Zou Jinfeng, Wang Edwin
National Research Council Canada, Montreal, QC H4P 2R2, Canada.
National Research Council Canada, Montreal, QC H4P 2R2, Canada; Department of Experimental Medicine, McGill University, Montreal, QC H3A 2B2, Canada; Center for Bioinformatics, McGill University, Montreal, QC H3G 0B1, Canada; Center for Health Genomics and Informatics, University of Calgary Cumming School of Medicine, Calgary, AB T2N 4N1, Canada; Department of Biochemistry & Molecular Biology, University of Calgary Cumming School of Medicine, Calgary, AB T2N 4N1, Canada; Department of Medical Genetics, University of Calgary Cumming School of Medicine, Calgary, AB T2N 4N1, Canada; Department of Oncology, University of Calgary Cumming School of Medicine, Calgary, AB T2N 4N1, Canada; Alberta Children's Hospital Research Institute, Calgary, AB T2N 4N1, Canada; Arnie Charbonneau Cancer Research Institute, Calgary, AB T2N 4N1, Canada; O'Brien Institute for Public Health, Calgary, AB T2N 4N1, Canada.
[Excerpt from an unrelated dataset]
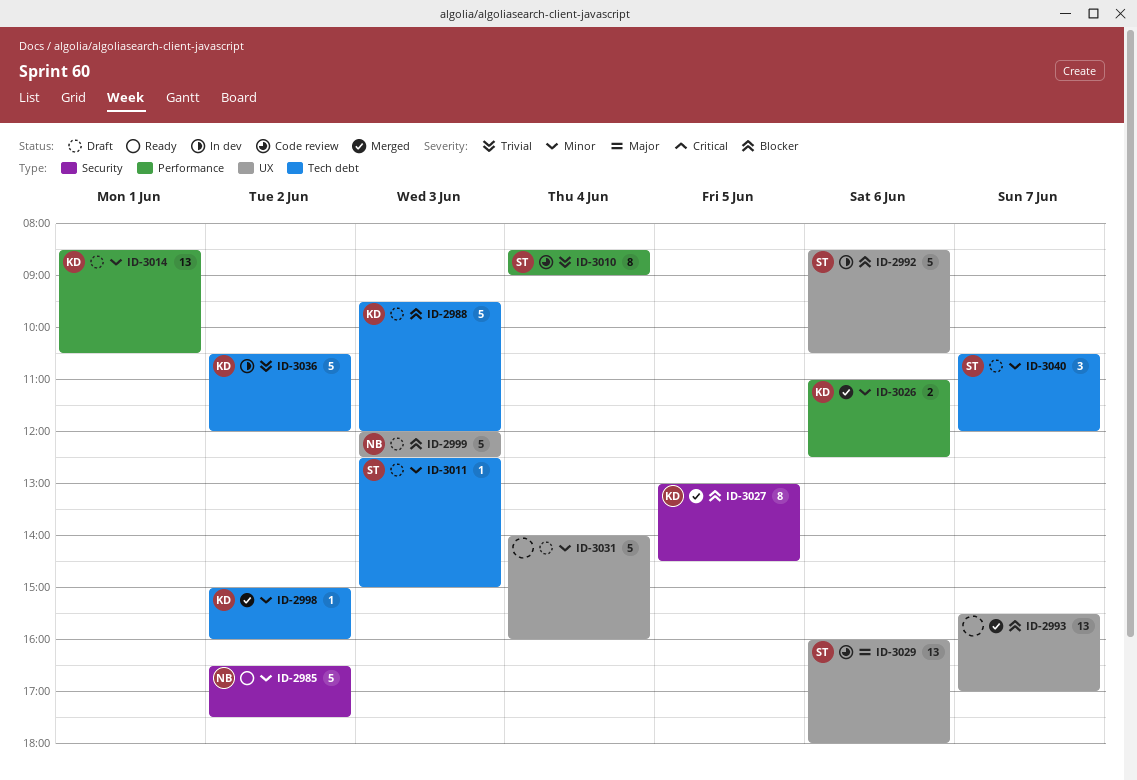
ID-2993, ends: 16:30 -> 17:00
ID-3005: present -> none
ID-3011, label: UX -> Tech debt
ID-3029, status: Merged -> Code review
Genomics Proteomics Bioinformatics. 2017 Apr;15(2):130-140. doi: 10.1016/j.gpb.2017.01.004. Epub 2017 Apr 4.
With the technology development on detecting circulating tumor cells (CTCs) and cell-free DNAs (cfDNAs) in blood, serum, and plasma, non-invasive diagnosis of cancer becomes promising. A few studies reported good correlations between signals from tumor tissues and CTCs or cfDNAs, making it possible to detect cancers using CTCs and cfDNAs. However, the detection cannot tell which cancer types the person has. To meet these challenges, we developed an algorithm, eTumorType, to identify cancer types based on copy number variations (CNVs) of the cancer founding clone. eTumorType integrates cancer hallmark concepts and a few computational techniques such as stochastic gradient boosting, voting, centroid, and leading patterns. eTumorType has been trained and validated on a large dataset including 18 common cancer types and 5327 tumor samples. eTumorType produced high accuracies (0.86-0.96) and high recall rates (0.79-0.92) for predicting colon, brain, prostate, and kidney cancers. In addition, relatively high accuracies (0.78-0.92) and recall rates (0.58-0.95) have also been achieved for predicting ovarian, breast luminal, lung, endometrial, stomach, head and neck, leukemia, and skin cancers. These results suggest that eTumorType could be used for non-invasive diagnosis to determine cancer types based on CNVs of CTCs and cfDNAs.
随着在血液、血清和血浆中检测循环肿瘤细胞(CTC)和游离DNA(cfDNA)的技术发展,癌症的非侵入性诊断变得很有前景。一些研究报告了肿瘤组织与CTC或cfDNA信号之间的良好相关性,这使得利用CTC和cfDNA检测癌症成为可能。然而,这种检测无法判断患者患有哪种癌症类型。为了应对这些挑战,我们开发了一种算法eTumorType,用于根据癌症起始克隆的拷贝数变异(CNV)来识别癌症类型。eTumorType整合了癌症特征概念以及一些计算技术,如随机梯度提升、投票、质心和主导模式。eTumorType已在一个包含18种常见癌症类型和5327个肿瘤样本的大型数据集上进行了训练和验证。对于预测结肠癌、脑癌、前列腺癌和肾癌,eTumorType产生了较高的准确率(0.86 - 0.96)和召回率(0.79 - 0.92)。此外,对于预测卵巢癌、乳腺管腔癌、肺癌、子宫内膜癌、胃癌、头颈癌、白血病和皮肤癌,也实现了相对较高的准确率(0.78 - 0.92)和召回率(0.58 - 0.95)。这些结果表明,eTumorType可用于基于CTC和cfDNA的CNV进行非侵入性诊断以确定癌症类型。